Drumbeat of the World
Food travels, and in its migration, it ends up taking on a completely different form than its original. This is inevitable. But it is also what keeps food dynamic, interesting, and alive. One of my favorite scholars, Sidney Mintz (an anthropologist), wrote the following, ‘The persistent drumbeat that implies perpetual movement […] ought not to get in the way of our remembering not only how food systems began long ago, but also about where […] they may end up once again, sometime in the future.’

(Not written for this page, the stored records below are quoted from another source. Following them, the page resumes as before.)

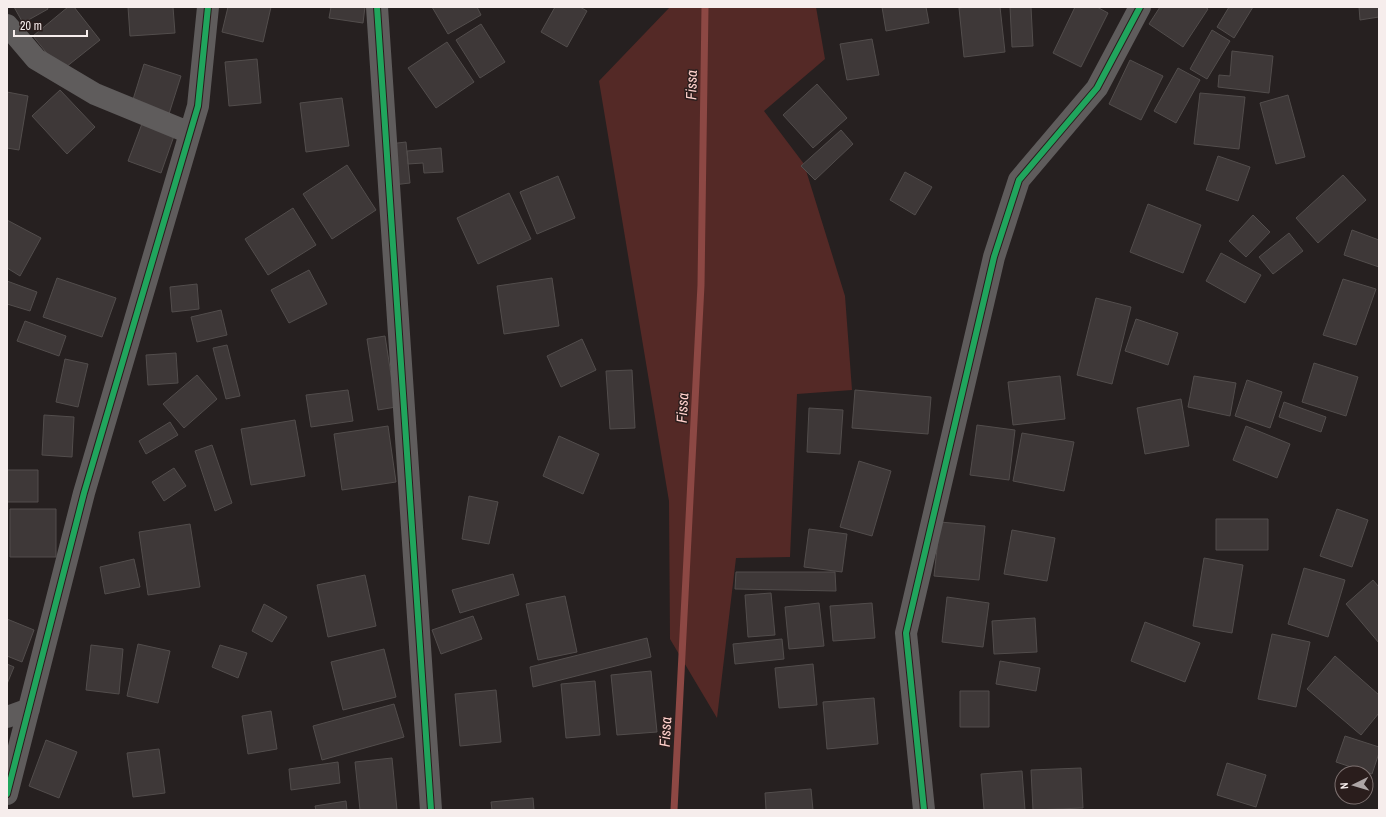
<svg xmlns="http://www.w3.org/2000/svg" width="1386" height="817" viewBox="0 0 1386 817" font-family="'Archivo Narrow',sans-serif">
	<rect width="100%" height="100%" fill="#262020"/>
	<path fill="#542926" d="M670,7h146l9,52 -61,52 40,53 41,132 7,94 -55,4 -7,163 -54,1 -19,160 -47,-79 -1,-138 -70,-420z"/>
	<g fill="none" stroke-linecap="round" stroke-linejoin="round">
		<path stroke="#8d4844" stroke-width="7" d="M674,810l27,-525 4,-278"/>
	</g>
	<path fill="#3e3838" stroke="#524d4c" d="M14,7h33l1,2 -25,14z
		M68,7h6l26,33 -39,31 -28,-35z
		M128,7h45l2,26 -45,3z
		M228,7h43l-8,35 -41,-10z
		M331,7h34l-2,16 -34,-5z
		M432,7h45l4,8 -33,19z
		M555,7h25l7,4 -20,36 -26,-15z
		M882,7h44l3,16 -43,8z
		M966,7h34l5,45 -41,5 -5,-49z
		M1010,7h21l2,39 -21,1z
		M1075,7h22l11,6 -27,54 -28,-14z
		M1160,7h45l3,2 -25,38 -34,-23z
		M1229,7h24l-19,31 -17,-11z
		M1359,7h20v10l-19,3z
		M481,24l24,38 -25,16 -24,-38z
		M1212,30l18,11 -23,38 -17,-10z
		M872,39l7,36 -32,5 -7,-36z
		M447,42l27,40 -38,26 -28,-40z
		M1232,51l41,5 -4,37 -51,-6 1,-12 11,1z
		M257,59l4,44 -32,3 -4,-44z
		M1130,60l33,16 -22,44 -32,-16z
		M144,64l37,12 -13,41 -37,-11z
		M1178,68l22,12 -24,43 -22,-12z
		M817,84l30,34 -34,30 -30,-33z
		M60,90l35,37 -28,27 -35,-38z
		M7,92l21,4 -9,54 -12,-2z
		M1200,93l45,4 -6,52 -45,-5z
		M1288,95l17,62 -29,7 -16,-61z
		M342,98l7,48 -43,6 -6,-49z
		M143,121l32,12 -14,40 -33,-12z
		M841,130l12,14 -38,36 -14,-14z
		M406,142l4,41 -17,2 -4,-41z
		M441,148l2,24 -19,1 -1,-10 -15,1 -1,-13z
		M1218,156l32,11 -12,34 -32,-11z
		M347,165l29,45 -44,29 -29,-45z
		M905,172l27,15 -17,28 -25,-15z
		M1343,175l23,25 -48,43 -22,-25z
		M558,176l17,42 -38,16 -17,-42z
		M509,193l22,46 -53,25 -21,-46z
		M1148,204l53,21 -18,48 -53,-21z
		M293,208l23,37 -48,30 -23,-36z
		M1253,215l17,17 -24,25 -17,-16z
		M7,220l34,18 -21,38 -13,-8z
		M1352,230l27,10v27l-35,-12z
		M1289,233l14,18 -30,23 -14,-17z
		M1221,253l40,22 -16,28 -39,-22z
		M309,270l18,34 -38,19 -18,-33z
		M57,278l59,20 -14,39 -59,-20z
		M552,278l7,48 -55,8 -7,-48z
		M1343,279l33,10 -20,56 -33,-10z
		M7,281l30,11 -7,19 -23,-7z
		M197,284l2,25 -27,3 -2,-25z
		M1096,298l35,9 -19,77 -35,-9z
		M221,310l6,25 -30,7 -6,-25z
		M1136,319l42,14 -10,32 -43,-14z
		M25,321l41,15 -7,20 -42,-15z
		M385,336l11,71 -18,3 -11,-71z
		M582,339l14,31 -35,17 -14,-31z
		M227,345l13,51 -14,3 -13,-51z
		M176,353l2,30 -30,2 -2,-30z
		M65,359l23,5 -10,43 -22,-5z
		M1314,363l44,14 -12,39 -44,-14z
		M632,370l3,58 -25,1 -4,-58z
		M197,375l20,24 -33,29 -21,-24z
		M1060,376l5,43 -52,6 -5,-43z
		M1194,376l42,7 -6,33 -42,-9z
		M1247,380l35,12 -12,36 -35,-12z
		M348,390l5,31 -42,6 -5,-32z
		M855,390l76,7 -3,37 -76,-6z
		M1181,399l8,47 -44,8 -8,-46z
		M1284,402l42,15 -5,15 -42,-15z
		M809,408l34,2 -3,44 -33,-2z
		M44,415l30,2 -2,40 -30,-2z
		M295,420l10,56 -54,9 -10,-56z
		M170,422l8,13 -32,19 -7,-13z
		M977,425l38,5 -6,50 -39,-5z
		M388,426l8,56 -54,8 -8,-56z
		M1246,426l44,18 -13,34 -44,-18z
		M1022,433l52,9 -10,49 -51,-10z
		M559,436l40,18 -16,40 -40,-18z
		M212,445l20,58 -17,8 -20,-60z
		M859,461l32,10 -19,65 -32,-9z
		M174,468l12,18 -22,15 -12,-19z
		M7,470h31v32h-31z
		M469,496l29,6 -9,42 -27,-5z
		M10,509h46v48h-46z
		M1337,509l31,11 -16,47 -32,-11z
		M1216,519h52v31h-52z
		M940,522l45,4 -6,54 -45,-4z
		M190,524l10,63 -52,8 -9,-63z
		M809,529l38,5 -5,38 -38,-5z
		M1012,530l43,8 -8,43 -43,-7z
		M1204,558l39,7 -11,68 -39,-7z
		M134,559l6,28 -35,7 -5,-27z
		M1304,568l41,12 -17,57 -40,-13z
		M736,572h99l1,19 -101,-2z
		M513,574l6,21 -59,18 -8,-23z
		M365,575l11,51 -48,11 -11,-52z
		M1373,580l6,7v56l-33,-39z
		M771,593l4,42 -27,2 -3,-42z
		M565,596l12,56 -39,8 -12,-56z
		M947,597l42,6 -6,44 -41,-5z
		M819,603l5,43 -35,3 -4,-42z
		M872,603l3,35 -42,3 -3,-35z
		M264,604l23,13 -15,25 -20,-11z
		M473,616l9,23 -41,15 -9,-24z
		M1035,618l2,34 -43,2 -2,-33z
		M7,619l27,11 -12,32 -15,-6z
		M1145,622l55,21 -15,39 -54,-21z
		M1272,634l38,8 -14,65 -38,-8z
		M647,638l4,19 -118,30 -3,-20z
		M782,639l2,20 -49,5 -2,-20z
		M138,644l32,7 -12,52 -31,-7z
		M91,645l32,4 -4,45 -33,-4z
		M220,645l27,8 -9,25 -26,-11z
		M384,649l12,48 -53,13 -12,-48z
		M1335,656l44,39v18l-18,22 -54,-46z
		M1000,661l40,7 -4,23 -40,-7z
		M7,664l7,3 -7,17z
		M813,664l4,41 -38,3 -4,-40z
		M651,671l6,61 -40,3 -6,-60z
		M595,681l5,54 -34,3 -5,-54z
		M496,690l5,52 -41,4 -5,-52z
		M960,691h29v36h-29z
		M874,698l4,46 -51,5 -4,-47z
		M394,704l10,33 -82,23 -9,-34z
		M271,711l6,38 -29,5 -6,-38z
		M1345,736l34,11v6l-7,21 -36,-12z
		M46,740l31,12 -18,46 -30,-12z
		M159,749l6,44 -32,4 -6,-44z
		M392,758l5,52h-37l-5,-48z
		M338,762l2,21 -49,7 -2,-21z
		M1227,763l39,12 -10,32 -39,-12z
		M1081,768l2,40 -50,2 -2,-40z
		M1022,771l3,39h-41l-3,-36z
		M811,789l2,21h-47l-1,-17z
		M533,798l1,12h-42l-1,-8z
		M346,801l1,9h-31l-1,-4z"/>
	<g fill="none" stroke-linecap="round" stroke-linejoin="round">
		<path stroke="#5f5c5c" stroke-width="22" d="M377,7l54,803
			M7,25l29,34 59,35 95,39
			M7,717l22,-8
			M7,794l77,-301 114,-387 10,-99
			M924,810l-18,-177 88,-376 25,-77 78,-92 43,-81"/>
		<g stroke="#2a1d1c" stroke-width="8">
			<path id="cycleway" d="M377,7l54,803
				M7,794l77,-301 114,-387 10,-99
				M924,810l-18,-177 88,-376 25,-77 78,-92 43,-81"/>
		</g>
		<use href="#cycleway" stroke="#20a55d" stroke-width="6"/>
	</g>
	<g text-anchor="middle" dominant-baseline="central" stroke-width="3" stroke-linejoin="round" paint-order="stroke">
		<g font-size="15" font-style="italic" fill="#ffd1cc" stroke="#2a1d1c">
			<text transform="translate(691 85) rotate(-89)">Fissa</text>
			<text transform="translate(682 408) rotate(-87)">Fissa</text>
			<text transform="translate(665 732) rotate(-87)">Fissa</text>
		</g>
	</g>
	<rect width="1386" height="817" fill="none" stroke="#f6edec" stroke-width="16"/>
	<g transform="translate(1354 785) rotate(265)"><circle r="19" fill="#2a1d1c" stroke="#7c706f"/>
	<path d="M0-3L7 15L0 10L-7 15Z" fill="#ada5a5"/>
	<text y="-6" font-size="11" font-weight="bold" text-anchor="middle" fill="#f6edec">N</text>
	</g>
	<path d="M14 30v6h73v-6" fill="none" stroke="#f6edec" stroke-width="2"/>
	<text x="20" y="30" font-size="12" fill="#f6edec" stroke="#2a1d1c" stroke-width="3" paint-order="stroke">20 m</text>
</svg>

The future is now, and what we make of it. Below you will find my recipe for Breakfast Fried Rice. It is a transmutation of Filipino, Japanese, and Chinese style fried rice which I encountered in London. These days, I have it with a teaspoonful of sambal, made by my Indonesian colleague. She produces it in her kitchen at home, and sells it stored in peanut butter jars. I have listed the other ingredients I usually resort to. But really, the motto of fried rice is ‘anything goes.’ All you need is some leftover rice (about one day old is the best), leftover vegetables (time to clean out that fridge!), a few condiments, and lastly, some free-range eggs.
Wake up to make this on a lazy Sunday morning. Spend about fifteen minutes throwing it together, then sit down with a friend or loved one to enjoy the zingy jolt of chili and rice in the morning. While you cut through the runny yolk of the fried egg and watch it seep into the crisped rice underneath, take a moment to appreciate the drumbeat of a world in perpetual movement.
Heat oil in a large wok or large non-stick frying pan. Add garlic, dried chili flakes, half of the sesame seeds, half of the spring onions, and stir fry for about one minute. Add the leftover vegetables and stir-fry for another minute. Add rice, stir-fry for two to three minutes (or until heated through). Add the rice vinegar and soy sauce, keep stirring for another minute or two and transfer to a bowl. Fry the two eggs in a non-stick frying pan, preferably sunny side up. Make sure to cook the egg white through, but keep the yolk nice and runny. Place your eggs on top of the rice. Sprinkle with the remaining sesame seeds and spring onions. Serve with a dollop of sambal on the side. Enjoy!
'Anything Goes' Breakfast Fried Rice
Heat oil in a large wok or large non-stick frying pan.
Add garlic, dried chili flakes, half of the sesame seeds, half of the spring onions, and stir fry for about one minute.
Add the leftover vegetables and stir-fry for another minute.
Add rice, stir-fry for two to three minutes (or until heated through).
Add the rice vinegar and soy sauce, keep stirring for another minute or two and transfer to a bowl.
Fry the two eggs in a non-stick frying pan, preferably sunny side up. Make sure to cook the egg white through, but keep the yolk nice and runny.
Place your eggs on top of the rice. Sprinkle with the remaining sesame seeds and spring onions.
Serve with a dollop of sambal on the side. Enjoy!